More importantly – in fact far more importantly – the scenario, if we’re to believe it, completely disproves Dunning’s claim that you can’t be persuaded to do something entirely uncharacteristic when under hypnosis. The young man who ‘shoots’ Fry seems to be a pleasant, gentle soul. In an after-event interview with Brown, at which Fry is also present, he has no recollection of firing the gun, though he does remember attending the show (if my memory serves me correctly).

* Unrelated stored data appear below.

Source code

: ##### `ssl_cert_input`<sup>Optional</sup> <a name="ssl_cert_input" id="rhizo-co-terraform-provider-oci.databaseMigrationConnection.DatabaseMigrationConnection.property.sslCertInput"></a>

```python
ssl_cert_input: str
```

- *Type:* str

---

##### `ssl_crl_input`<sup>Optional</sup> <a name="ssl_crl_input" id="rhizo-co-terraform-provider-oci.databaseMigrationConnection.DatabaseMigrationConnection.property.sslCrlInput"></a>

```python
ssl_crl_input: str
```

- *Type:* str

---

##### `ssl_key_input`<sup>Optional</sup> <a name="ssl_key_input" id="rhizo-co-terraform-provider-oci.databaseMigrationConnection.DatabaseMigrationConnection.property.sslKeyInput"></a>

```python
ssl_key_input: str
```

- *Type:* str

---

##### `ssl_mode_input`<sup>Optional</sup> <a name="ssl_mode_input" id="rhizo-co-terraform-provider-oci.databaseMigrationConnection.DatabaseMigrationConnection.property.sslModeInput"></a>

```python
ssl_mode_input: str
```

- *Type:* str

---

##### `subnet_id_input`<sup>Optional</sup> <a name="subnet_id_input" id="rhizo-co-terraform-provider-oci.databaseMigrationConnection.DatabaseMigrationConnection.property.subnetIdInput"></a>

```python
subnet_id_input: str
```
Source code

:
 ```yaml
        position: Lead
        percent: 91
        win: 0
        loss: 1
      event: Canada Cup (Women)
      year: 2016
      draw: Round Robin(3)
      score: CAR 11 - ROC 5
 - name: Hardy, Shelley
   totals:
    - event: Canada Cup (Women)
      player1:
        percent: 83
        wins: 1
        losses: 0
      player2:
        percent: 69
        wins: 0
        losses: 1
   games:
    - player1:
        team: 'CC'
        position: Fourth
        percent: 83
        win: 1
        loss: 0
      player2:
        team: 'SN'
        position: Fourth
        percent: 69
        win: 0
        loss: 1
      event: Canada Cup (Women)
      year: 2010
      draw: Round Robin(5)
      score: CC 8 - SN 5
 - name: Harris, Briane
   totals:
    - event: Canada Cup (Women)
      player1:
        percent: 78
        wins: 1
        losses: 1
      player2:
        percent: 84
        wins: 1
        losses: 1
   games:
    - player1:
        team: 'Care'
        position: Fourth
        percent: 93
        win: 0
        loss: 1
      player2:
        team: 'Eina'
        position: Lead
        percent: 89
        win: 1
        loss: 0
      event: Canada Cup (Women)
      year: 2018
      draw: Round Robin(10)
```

I was really shaken by all this. I tried to wriggle out of the conclusions. Obviously the shooter was using a toy gun – or maybe a real gun with blank bullets. Could it be that he wouldn’t have gone through with it had it been a real gun? That didn’t make sense, really – the gun was in its own case, and looked real enough to me, inexpert though I am (I truly loathe guns). It was no water-pistol or cap-gun. But maybe the whole set-up was a sham? In this and in other Brown shows I found it incredible that subjects could be so easily put into a hypnotised state. In fact ‘ludicrous’ is the word that springs to mind. There’s a part of me – quite a big part in fact – that just wants to dismiss the whole thing as arrant bullshit, a kind of sick joke. How can the human brain, the most complex 1300g entity on the planet, be so easily hijacked?

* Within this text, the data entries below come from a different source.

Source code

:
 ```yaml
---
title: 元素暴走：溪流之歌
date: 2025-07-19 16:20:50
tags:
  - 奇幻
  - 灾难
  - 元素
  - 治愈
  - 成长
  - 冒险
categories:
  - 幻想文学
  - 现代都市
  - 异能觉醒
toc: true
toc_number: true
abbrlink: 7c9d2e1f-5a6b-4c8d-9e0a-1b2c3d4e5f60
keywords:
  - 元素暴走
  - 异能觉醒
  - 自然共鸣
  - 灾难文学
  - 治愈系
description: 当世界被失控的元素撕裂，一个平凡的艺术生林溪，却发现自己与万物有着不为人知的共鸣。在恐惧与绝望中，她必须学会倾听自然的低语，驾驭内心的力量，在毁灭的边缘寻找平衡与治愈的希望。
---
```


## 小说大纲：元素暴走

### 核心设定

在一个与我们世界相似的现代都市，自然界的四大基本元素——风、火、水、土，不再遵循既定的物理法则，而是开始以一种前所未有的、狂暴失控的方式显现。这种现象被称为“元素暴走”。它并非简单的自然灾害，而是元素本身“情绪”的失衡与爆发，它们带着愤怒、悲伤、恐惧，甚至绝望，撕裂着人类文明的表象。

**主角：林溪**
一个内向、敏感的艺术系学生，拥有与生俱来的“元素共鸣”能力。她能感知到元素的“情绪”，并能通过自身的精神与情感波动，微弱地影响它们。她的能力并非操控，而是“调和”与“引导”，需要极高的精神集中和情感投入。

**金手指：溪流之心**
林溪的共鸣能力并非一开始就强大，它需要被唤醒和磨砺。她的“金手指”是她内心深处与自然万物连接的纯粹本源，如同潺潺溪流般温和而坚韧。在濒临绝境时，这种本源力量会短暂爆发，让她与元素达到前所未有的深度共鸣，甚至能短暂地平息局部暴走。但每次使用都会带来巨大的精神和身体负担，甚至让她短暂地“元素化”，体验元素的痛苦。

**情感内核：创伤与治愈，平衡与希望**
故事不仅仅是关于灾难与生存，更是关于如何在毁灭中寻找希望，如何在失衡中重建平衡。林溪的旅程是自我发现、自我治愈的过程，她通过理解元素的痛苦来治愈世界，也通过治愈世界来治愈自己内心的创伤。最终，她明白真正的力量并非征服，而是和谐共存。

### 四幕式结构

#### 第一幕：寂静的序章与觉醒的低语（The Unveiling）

Well, apparently it can. One has to accept the evidence, however reluctantly. And of course it’s not accurate to say that the entire brain is hijacked. Or rather, just as you don’t have to have complete control of every aspect of a plane in order to hijack it, you just have to control the pilot, so hypnotism must involve control of some kind of consciousness-controller in the brain. Something like what we describe as ‘the self’, no less. A big problem, especially when some psychologists, neurologists and philosophers deny the very existence of the self.
But I’ll leave an exploration of how hypnotism works from a neurophysiological perspective for another post. I suspect, though, that not much progress has been made in that area. Meanwhile, I’m left with a much greater concern about hypnotism than ever before. As if there wasn’t enough to worry about!